If we define a as the ancestral allele frequency (1−p) and b as the derived allele frequency (p) then

$$\begin{array}{@{}rcl@{}} d_{12k}= b_{1k}a_{2k} + a_{1k}b_{2k}\\ d_{13k}= b_{1k}a_{3k} + a_{1k}b_{3k}\\ d_{23k}= b_{2k}a_{3k} + a_{2k}b_{3k} \end{array} $$

Note, the fourth taxon (outgroup) is used to define the ancestral state a.While incorporating the species tree pattern BBAA, the introgression patterns ABBA and BABA can be re-written in terms of allele frequencies:

$$ \begin{aligned} {ABBA}_{k}:= & [(\mathbf{b}_{1k}\mathbf{b}_{2k}\mathbf{a}_{3k}\mathbf{a}_{4k} + a_{1k}b_{2k}b_{3k}a_{4k}) \\ & - (\mathbf{b}_{1k}\mathbf{b}_{2k}\mathbf{a}_{3k}\mathbf{a}_{4k} + b_{1k}a_{2k}b_{3k}a_{4k}) \\ & + (b_{1k}a_{2k}b_{3k}a_{4k} + a_{1k}b_{2k}b_{3k}a_{4k})]/2 \end{aligned} $$

$$ \begin{aligned} {BABA}_{k}:= & [(\mathbf{b}_{1k}\mathbf{b}_{2k}\mathbf{a}_{3k}\mathbf{a}_{4k}+b_{1k}a_{2k}b_{3k}a_{4k}) \\ & - (\mathbf{b}_{1k}\mathbf{b}_{2k}\mathbf{a}_{3k}\mathbf{a}_{4k}+a_{1k}b_{2k}b_{3k}a_{4k}) \\ & + (b_{1k}a_{2k}b_{3k}a_{4k}+a_{1k}b_{2k}b_{3k}a_{4k})]/2 \end{aligned} $$

Using distances (d_xy) from above, these patterns can then be expressed as:

$$\begin{array}{@{}rcl@{}} {ABBA}_{k}=[p_{2k}\cdot d_{13k}-p_{1k}\cdot d_{23k}+p_{3k}\cdot d_{12k}]\cdot (1-p_{4k})/2 \\ {BABA}_{k}=[p_{1k}\cdot d_{23k}-p_{2k}\cdot d_{13k}+p_{3k}\cdot d_{12k}]\cdot (1-p_{4k})/2 \end{array} $$

Finally, this leads to the following distance based Patterson’s D equation for a region containing L variant positions:

$$\begin{array}{@{}rcl@{}} D=\frac{\sum^{L}_{k=1} {ABBA}_{k} - {BABA}_{k}}{\sum_{k=1}^{L}{ABBA}_{k}+{BABA}_{k}}=\frac{\sum^{L}_{k=1} p_{2k}\cdot d_{13k} - p_{1k}\cdot d_{23k}}{\sum_{k=1}^{L}p_{3k}\cdot d_{12k}} \end{array} $$

(1)

In the context of distances p_2k·d_13k may be seen as the contribution of the variation contained between the lineages 1 to 3 (d_13k) to population 2.
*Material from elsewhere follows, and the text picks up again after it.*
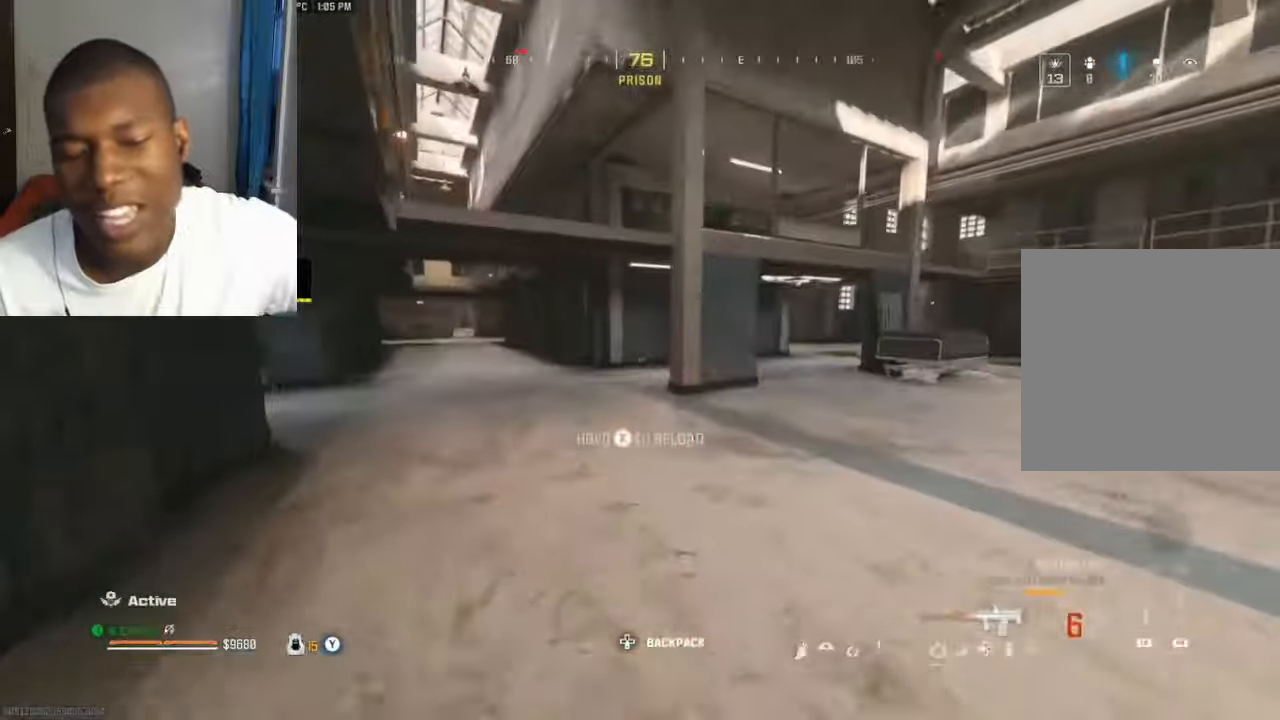
{"dt_ms": 500, "buttons": [], "left_stick": "up", "right_stick": "center"}
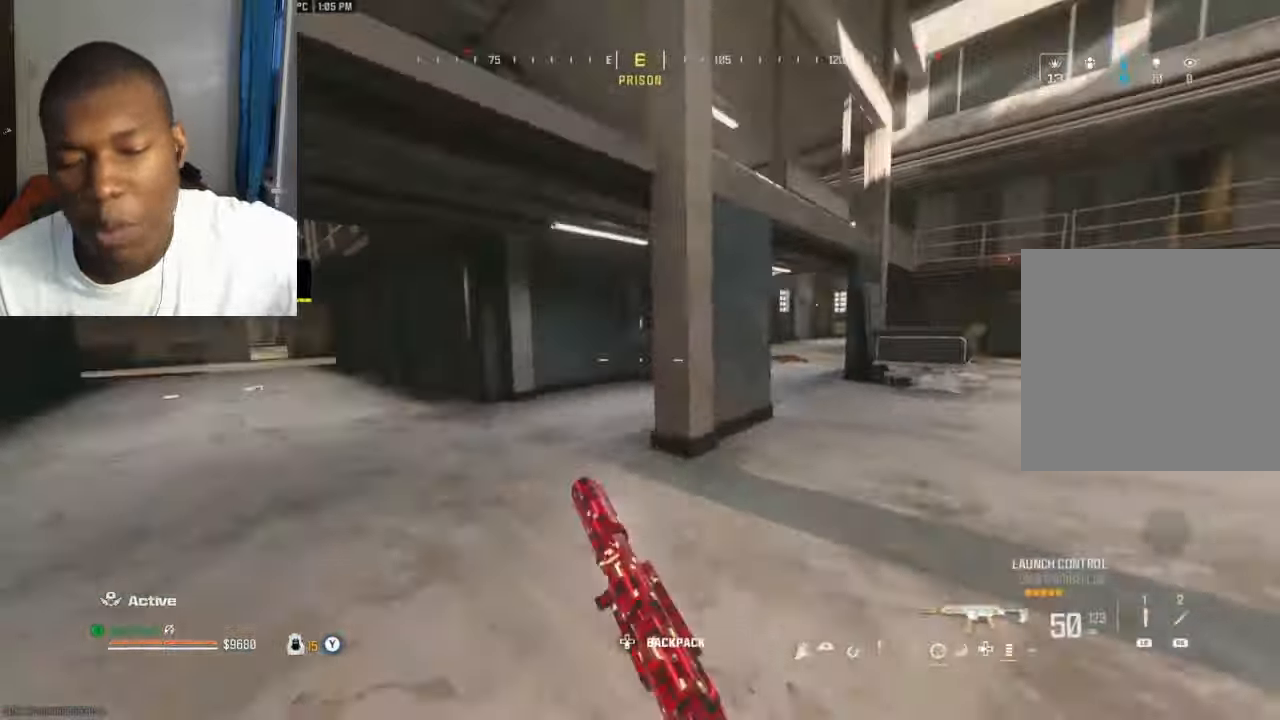
{"dt_ms": 500, "buttons": [], "left_stick": "up", "right_stick": "center"}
As seen from Eq. (1) the Patterson’s D denominator (ABBA + BABA) simplifies to an expression of the derived allele frequency of the archaic population P3 times the average pairwise nucleotide diversity (d_xy) between population P1 and P2. This interpretation highlights the original difficulty that Patterson’s D has handling regions of low diversity since the denominator will be systematically reduced in these areas due to the d_12k variable; increasing the overall D value. This effect intensifies when at the same time the divergence from the donor population P3 is high. Martin et al. [20] proposed f_d which corrects for this by considering the higher derived allele frequency (P2 or P3) at each given variant position; systematically increasing the denominator.

Martin’s f _d estimator

We can apply the same distance logic to rewrite the f_d statistic. Following the example above for D we start with the definition of the statistic f_hom [11] upon which f_d is based. The basic idea of the f_hom estimate is that complete introgression would lead to complete homogenization of allele frequencies. Here it is assumed that introgression goes from P3 to P2, therefore:

$$\begin{array}{@{}rcl@{}} f_{hom} = \frac{S(P1,P2,P3,O)}{S(P1,P3,P3,O)} \end{array} $$

where the numerator is the same as Patterson’s D:

$$\begin{array}{@{}rcl@{}} S(P1,P2,P3,O)=\sum_{k}^{L}p_{2k}\cdot d_{13k}-p_{1k}\cdot d_{23k} \end{array} $$

and the denominator can be formulated by substituting P2 with P3,

$$\begin{array}{@{}rcl@{}} S(P1,P3,P3,O)=\sum_{k}^{L}p_{3k}\cdot d_{13k}-p_{1k}\cdot \pi_{3k} \end{array} $$

where π_3k is the average pairwise nucleotide diversity within population P3 at site k. The terms p_3k·d_13k may be interpreted as the contribution of population 3 to the variation contained between the lineages 1 to 3 (subtracting the contribution of population 1 contained in population 3). Following Martin et al. [20] f_d is defined as $f_{d} = \frac {S(P1,P2,P3,O)}{S(P1,PD,PD,O)}$ where PD is the population (2 or 3) with the higher derived allele frequency at each variant position. Here the denominator is:

$$\begin{array}{@{}rcl@{}} S(P1,PD,PD,O)&\,\,\,=\sum_{k}^{L}p_{Dk}\cdot d_{1Dk}-p_{1k}\cdot d_{DDk}\\&=\sum_{k}^{L}p_{Dk}\cdot d_{1Dk}-p_{1k}\cdot \pi_{Dk} \end{array} $$

(2)

Leading to the statistic:

$$\begin{array}{@{}rcl@{}} f_{d}=\frac{\sum_{k=1}^{L}{p}_{2k}\cdot d_{13k} - {p}_{1k}\cdot {d}_{23k} }{\sum_{k=1}^{L}{p}_{Dk}\cdot {d}_{1Dk}-p_{1k}\cdot \pi_{Dk}} \end{array} $$

(3)

where in the denominator, π_Dk is the nucleotide diversity within population PD, which is the population with the higher derived allele frequency (P2 or P3) for each variant site k. The difference between the f_hom statistic versus f_d is that there is no assumption in the latter about the direction of introgression.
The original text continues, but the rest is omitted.